[[ Records supplied, beginning ]]

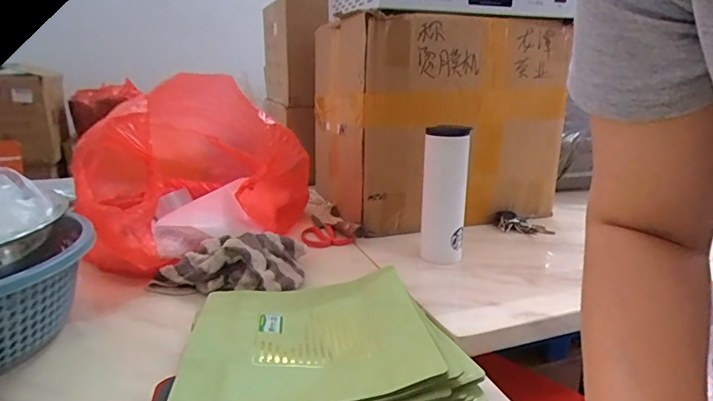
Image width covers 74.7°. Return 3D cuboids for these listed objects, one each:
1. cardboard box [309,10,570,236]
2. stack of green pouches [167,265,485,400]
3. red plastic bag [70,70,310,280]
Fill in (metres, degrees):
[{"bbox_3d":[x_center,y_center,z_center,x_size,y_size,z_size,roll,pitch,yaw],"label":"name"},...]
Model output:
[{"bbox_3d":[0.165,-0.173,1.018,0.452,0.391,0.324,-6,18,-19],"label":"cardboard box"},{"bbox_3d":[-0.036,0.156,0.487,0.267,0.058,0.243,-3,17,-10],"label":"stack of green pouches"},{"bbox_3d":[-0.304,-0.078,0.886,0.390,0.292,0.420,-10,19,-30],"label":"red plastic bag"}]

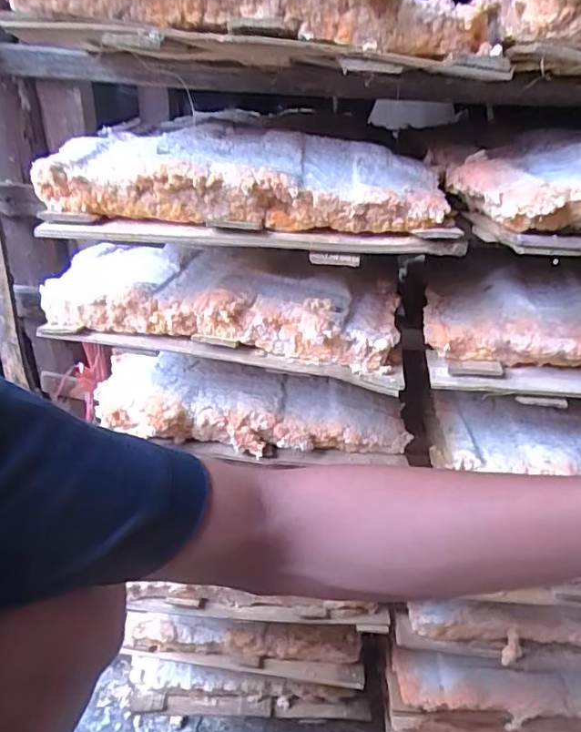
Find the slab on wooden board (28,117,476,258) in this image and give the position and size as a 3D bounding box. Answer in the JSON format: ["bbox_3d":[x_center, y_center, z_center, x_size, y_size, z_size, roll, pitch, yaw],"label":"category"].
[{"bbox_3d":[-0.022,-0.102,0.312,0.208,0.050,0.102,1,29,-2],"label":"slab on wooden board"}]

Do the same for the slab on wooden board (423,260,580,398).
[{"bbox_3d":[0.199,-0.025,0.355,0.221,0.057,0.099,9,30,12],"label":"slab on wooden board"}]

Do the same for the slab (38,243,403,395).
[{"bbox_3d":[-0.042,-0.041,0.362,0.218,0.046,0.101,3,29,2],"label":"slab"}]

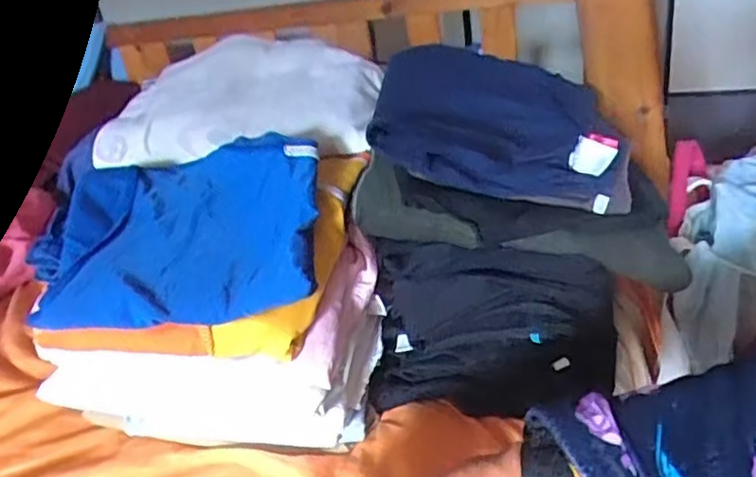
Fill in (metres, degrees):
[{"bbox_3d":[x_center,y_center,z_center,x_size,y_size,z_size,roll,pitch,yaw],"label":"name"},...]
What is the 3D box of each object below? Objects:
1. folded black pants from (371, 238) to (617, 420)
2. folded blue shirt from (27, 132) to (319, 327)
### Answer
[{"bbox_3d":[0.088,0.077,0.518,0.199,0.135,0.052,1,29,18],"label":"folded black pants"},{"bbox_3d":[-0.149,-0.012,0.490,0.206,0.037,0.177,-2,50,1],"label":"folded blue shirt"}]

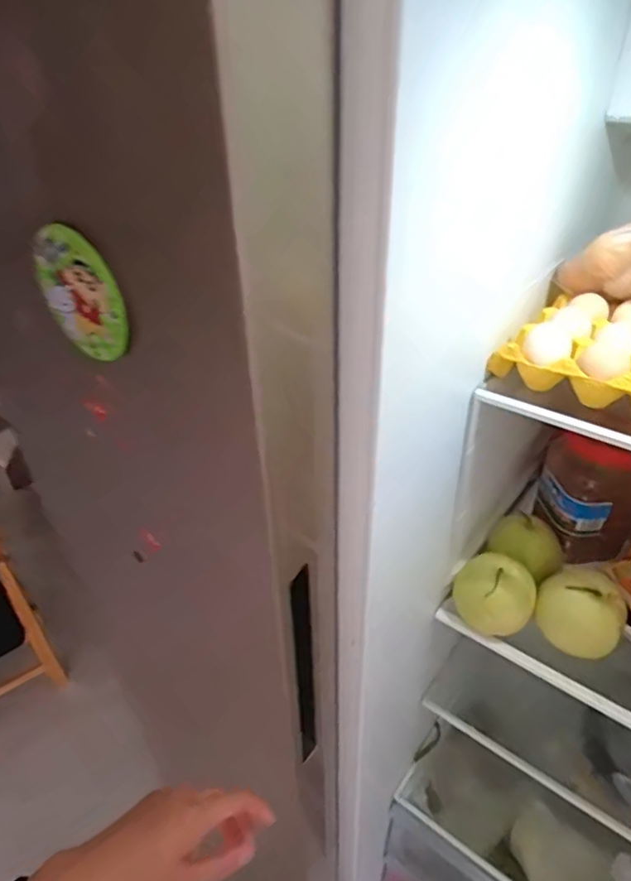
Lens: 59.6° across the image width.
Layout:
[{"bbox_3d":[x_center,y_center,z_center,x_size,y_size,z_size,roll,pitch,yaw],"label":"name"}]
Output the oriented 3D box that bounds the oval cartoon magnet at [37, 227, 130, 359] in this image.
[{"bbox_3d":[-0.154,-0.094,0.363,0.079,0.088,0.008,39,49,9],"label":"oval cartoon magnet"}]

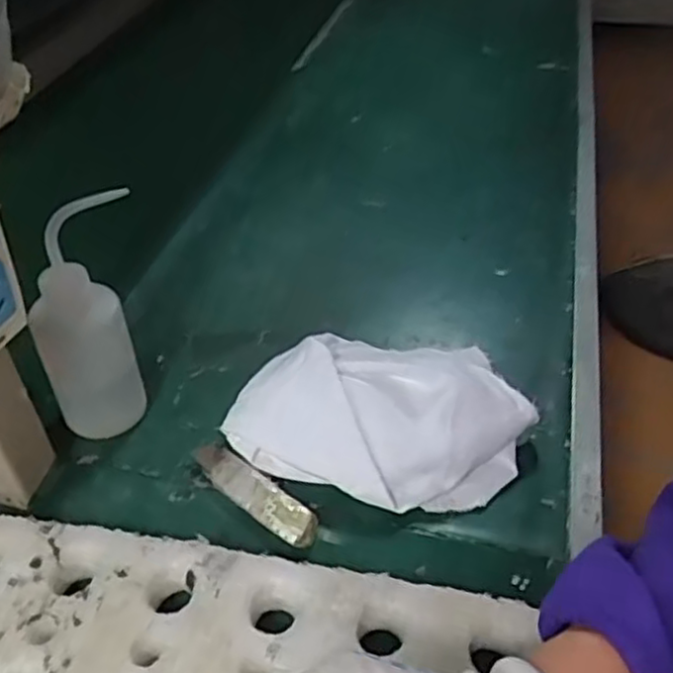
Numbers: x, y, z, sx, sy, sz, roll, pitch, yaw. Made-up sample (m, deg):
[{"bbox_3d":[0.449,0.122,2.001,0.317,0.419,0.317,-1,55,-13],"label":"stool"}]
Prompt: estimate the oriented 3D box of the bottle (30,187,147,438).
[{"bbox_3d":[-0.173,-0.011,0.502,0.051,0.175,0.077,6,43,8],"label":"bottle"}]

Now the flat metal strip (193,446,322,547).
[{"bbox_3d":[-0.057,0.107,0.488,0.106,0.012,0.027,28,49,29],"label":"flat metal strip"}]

[[ Records supplied, end ]]
[[ Records supplied, beginning ]]

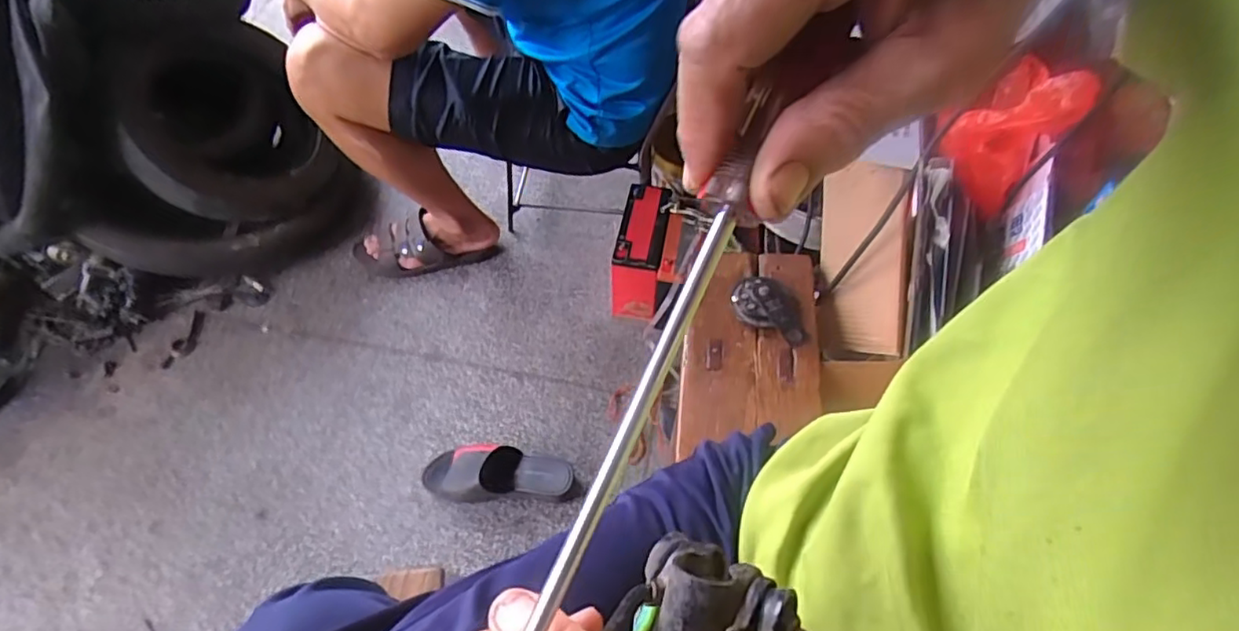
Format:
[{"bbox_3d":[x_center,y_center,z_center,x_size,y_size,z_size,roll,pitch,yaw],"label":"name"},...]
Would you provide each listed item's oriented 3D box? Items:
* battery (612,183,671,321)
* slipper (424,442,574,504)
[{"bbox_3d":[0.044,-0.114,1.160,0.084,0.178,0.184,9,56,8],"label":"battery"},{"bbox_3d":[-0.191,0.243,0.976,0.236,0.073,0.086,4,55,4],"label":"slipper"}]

[[ Records supplied, end ]]

* **Instructions for the task**: From the entries above, select each line containing the string "listed".

* **Exercise answer**:
Image width covers 74.7°. Return 3D cuboids for these listed objects, one each:
Would you provide each listed item's oriented 3D box? Items:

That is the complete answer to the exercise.